02.08.2017 par YR
num.271 septembre 2017 p.16
1er août à Versoix : sur une barque, esseulés

1er août à Versoix : sur une barque, esseulés

Pourtant classique dans son programme, la célébration de la fête nationale avait quelque chose de décalé : sa partie officielle. Les discours ont commencé avec près de dix minutes d'avance, et peu semblaient y prêter attention. En 2017, le 1er août versoisien était lunaire, déconnecté.

Perchés sur un petit bateau motorisé, le maire et le président du Conseil municipal étaient séparés des deux autres conseillers administratifs. Cette division physique, involontaire, écorne légèrement l'image d'unité pourtant peaufinée par la commune de Versoix au fil des années.

À qui s'adressent-ils ?

Au moment de préparer une allocution, plusieurs éléments-clé sont à déterminer : quel est le message principal du discours ? Qui l'entendra ? Quel est le contexte ?

Ces questions permettent d'adapter le ton, la niveau de langage, ou encore de teneur partisane, afin d'obtenir le meilleur effet possible : imprimer les mémoires de son encre, lier son nom (ou celui de l'institution qu'on représente) à un sentiment positif, à des valeurs choisies, à des annonces calculées.

Les discours de messieurs Lambert (maire, PDC) et Angelo (président du Conseil municipal, MCG), tenus depuis leur esquif, pêchaient quant à leur ciblage : au 1er août, fête populaire et joyeusement bruyante, y évoquer les concordats intercantonaux voue le politicien à la solitude ; quant bien même ces derniers sont importants, et que leur mention dut ravir les diplômés en science politique présents dans l'assistance.

Les mots étaient pourtant choisis, et le ton était emprunt d'une gravité adéquate – mais qui diable, dans l'assemblée, pouvait bien suivre avec attention le fil déroulé par les deux élus ? Le public amassé devant le lac applaudissait en fin d'intervention, poliment, sans pour autant faire signe d'une quelconque écoute active.

Marier l'histoire à l'actualité

Premier à s'exprimer, Cédric Lambert a rappelé les fondements de la fête du 1er août, loué le fédéralisme helvète, puis a embrayé sur une énumération de défis en tous genres : «La Suisse a choisi de miser sur les énergies renouvelables : qu'en fera-t-elle pour se défaire des énergies fossiles et du nucléaire qui nous sont si facilement accessibles ? Comment assurer la pérennité de l'AVS et des assurances sociales dans un contexte de vieillissement de la population ? Quels principes de gouvernance adopter pour répondre aux besoins d'agglomérations toujours plus grandes ? Comment régler les relations entre Suisse et Union européenne ?». Un bien vaste programme.

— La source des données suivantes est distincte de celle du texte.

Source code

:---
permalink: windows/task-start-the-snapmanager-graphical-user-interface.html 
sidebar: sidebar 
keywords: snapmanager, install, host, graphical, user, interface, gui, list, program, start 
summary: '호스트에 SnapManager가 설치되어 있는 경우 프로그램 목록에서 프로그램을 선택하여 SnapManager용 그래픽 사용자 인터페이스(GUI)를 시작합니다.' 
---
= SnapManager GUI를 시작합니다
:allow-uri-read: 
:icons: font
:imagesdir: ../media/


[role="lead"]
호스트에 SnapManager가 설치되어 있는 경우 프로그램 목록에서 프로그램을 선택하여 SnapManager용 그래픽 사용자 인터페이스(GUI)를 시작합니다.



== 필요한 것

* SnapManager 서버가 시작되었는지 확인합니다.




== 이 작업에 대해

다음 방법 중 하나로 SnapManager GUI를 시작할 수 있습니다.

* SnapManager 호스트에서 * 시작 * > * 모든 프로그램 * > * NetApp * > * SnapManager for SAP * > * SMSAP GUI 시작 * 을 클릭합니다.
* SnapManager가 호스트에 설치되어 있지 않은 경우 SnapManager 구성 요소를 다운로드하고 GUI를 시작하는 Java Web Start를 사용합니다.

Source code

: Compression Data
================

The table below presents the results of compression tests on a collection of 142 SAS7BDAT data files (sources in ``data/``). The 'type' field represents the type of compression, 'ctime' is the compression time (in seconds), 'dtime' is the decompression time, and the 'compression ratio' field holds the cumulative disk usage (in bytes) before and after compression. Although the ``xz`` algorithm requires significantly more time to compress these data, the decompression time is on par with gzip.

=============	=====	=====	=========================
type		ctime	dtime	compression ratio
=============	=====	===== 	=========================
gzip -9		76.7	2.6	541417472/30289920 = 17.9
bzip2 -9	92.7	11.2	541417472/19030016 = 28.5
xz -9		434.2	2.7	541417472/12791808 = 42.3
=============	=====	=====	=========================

Le micro est ensuite passé entre les mains d'Antonio Angelo. Son discours, riche et technique, était consacré aux évolutions du rapport entre le niveau communal, cantonal, national et supra-national, du pacte fédéral à nos jours.

La première partie est historique et finement amenée : «En 1291, 1er août, trois communautés au coeur de la suisse jurent un soutien mutuel contre toute force extérieure susceptible de les attaquer. Le pacte fédéral est né. (..) Mais les cantons disposent-ils encore d'une entité réelle ? La Suisse réfléchit trop en sa langue majoritaire, oubliant souvent la collaboration de ses francophones et italophones, laissés pour partie menue.»

Hélas, plus loin, son exposé se perd en circonvolutions : «On dénombre pas moins de 733 concordats en vigueur entre les cantons. Certes, les législatifs cantonaux tentent de se coordonner pour préserver le contrôle démocratique de ces concordats, mais les limites sont rapidement atteintes». Dans le ciel de Versoix, un avion passe. Un ange, aussi.

Au delà des mots, la mise en scène de cette partie officielle souffrait également d'une certaine déconnexion : la prise de parole du maire débuta avec dix bonnes minutes d'avance sur le programme, ignorant celles et ceux qui seraient venus spécifiquement pour l'écouter. Tant pis.